After the disastrous, in almost every way, final issue of The House Of El United storyline last issue, writer Marc Andreyko returns Supergirl to National City to face a new enemy, one that has been plaguing other sectors of the DC universe: Leviathan.
Luckily for casual readers, a keen understanding of the greater DC Universe is not needed to enjoy this issue of Supergirl. Everything you need to know about the villains and what they’ve been up to is presented in this comic. As a result, the narrative flows much more evenly than in issue 33 which was like a handful of stories stuck together with no thought about the single issue they were a part of.
Return of Supergirl
In Post Mortem Andreyko is telling a story about Supergirl, or to be more precise Kara Danvers, as she returns home to find everything has changed. There are some surprising and even horrific moments in this issue which Andreyko times wonderfully for greatest impact. The different strands of the story weave around each other leading the reader on an emotional journey. Heartbreak and excitement go hand in hand as the reader witnesses Kara’s world torn apart.

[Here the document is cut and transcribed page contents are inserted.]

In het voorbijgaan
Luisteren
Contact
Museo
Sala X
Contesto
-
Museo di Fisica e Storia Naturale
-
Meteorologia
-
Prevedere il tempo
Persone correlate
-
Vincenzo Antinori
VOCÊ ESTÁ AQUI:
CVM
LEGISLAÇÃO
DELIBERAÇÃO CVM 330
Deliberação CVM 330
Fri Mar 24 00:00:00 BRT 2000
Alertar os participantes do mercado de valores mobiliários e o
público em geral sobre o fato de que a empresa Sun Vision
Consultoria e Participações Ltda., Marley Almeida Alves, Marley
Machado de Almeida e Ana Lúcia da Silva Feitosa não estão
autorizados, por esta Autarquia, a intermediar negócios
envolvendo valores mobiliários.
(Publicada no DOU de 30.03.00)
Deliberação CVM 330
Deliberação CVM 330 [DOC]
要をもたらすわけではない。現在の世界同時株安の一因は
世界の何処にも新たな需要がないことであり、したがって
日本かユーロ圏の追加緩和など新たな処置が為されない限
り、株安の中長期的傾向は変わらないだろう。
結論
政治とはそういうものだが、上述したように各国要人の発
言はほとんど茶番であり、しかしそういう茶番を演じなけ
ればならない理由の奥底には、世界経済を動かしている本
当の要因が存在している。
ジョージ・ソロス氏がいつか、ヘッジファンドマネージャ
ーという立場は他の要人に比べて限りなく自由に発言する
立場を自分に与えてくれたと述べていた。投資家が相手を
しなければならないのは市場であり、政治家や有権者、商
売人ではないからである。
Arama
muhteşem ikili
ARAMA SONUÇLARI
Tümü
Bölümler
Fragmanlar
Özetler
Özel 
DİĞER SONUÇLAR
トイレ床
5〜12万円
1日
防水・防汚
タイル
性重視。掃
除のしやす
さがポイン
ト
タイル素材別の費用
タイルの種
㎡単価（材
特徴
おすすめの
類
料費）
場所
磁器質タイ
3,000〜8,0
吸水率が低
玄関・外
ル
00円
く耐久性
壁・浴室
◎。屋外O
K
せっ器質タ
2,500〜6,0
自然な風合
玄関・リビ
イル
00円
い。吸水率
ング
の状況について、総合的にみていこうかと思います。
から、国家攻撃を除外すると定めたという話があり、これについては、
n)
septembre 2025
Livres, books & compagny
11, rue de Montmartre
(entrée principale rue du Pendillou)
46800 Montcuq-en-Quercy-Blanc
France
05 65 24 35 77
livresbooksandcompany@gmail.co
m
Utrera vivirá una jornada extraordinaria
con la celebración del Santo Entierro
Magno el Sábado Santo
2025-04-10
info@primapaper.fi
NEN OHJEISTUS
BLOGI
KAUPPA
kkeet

This comic is emotionally gripping because Eduardo Pansica’s pencils and Julio Ferreira’s inks capture the character’s reactions in a visually stunning way. Words are not needed to understand Kara’s emotional state and the reader is hit hard by her physical and emotional distress. The inking is less defined than recent issues, giving everything a harsher edge.
Added to this is the realistic coloring by Fco Plascencia firmly setting the action on Earth. Gone are the flat, Pop Art colors of recent issues. Plascencia’s colors work better with the new inking style, giving the overall aesthetic a mature look more fitting for the story Andreyko is telling.
The lettering used for Briainiac and his quest for knowledge helps to single out this part of the story. Although part of the Supergirl world, Brianiac’s journey is separate from the main story and this is instantly made clear by the pink text and boarders on the speech balloons. This style does not feature in any other part of the comic making it unique to this aspect of the story and in turn reminding the reader that this is an aside; world and plot building.
Tom Napolitano uses overlapping speech balloons to push the narrative forward, increasing the pace of the dialogue. He also uses connectors for the opposite effect, emphasising a character’s reaction or a particular part of the speech. Not only does this control the reader across the panels but also adds depth to the characters.
This issue of Supergirl has a lot to do. It has to move Kara on from her previous adventure, re-introduce her to a world she left months ago and tie in with a publisher wide event story. Andreyko handles the task suitably well. He creates an exciting story and fills it full of traumatic experiences, some bordering on horror. The ridiculous space story that preceded this is wiped away within the first few pages; forgotten and barely mentioned.
This is a return to form for Supergirl, with a creative team who are comfortable working together. Plascencia’s colors and Napolitano’s letters complement Pansica’s pencils and Ferreira’s inks. Overall the visuals have improved greatly from previous issues aiding the telling of a difficult story.
Supergirl #34 may not seem like a great jumping on point but everything you need to know is in this issue. And it is presented in a dynamic, entertaining way. DC just need to stop using Supergirl as a sidekick for the other superheroes in the DC Universe and let her enjoy being the star that she is. And with the recent announcement of a new creative team, including Jody Houser and Rachael Stott, starting in December, it would seem to be up, up, and away for Supergirl.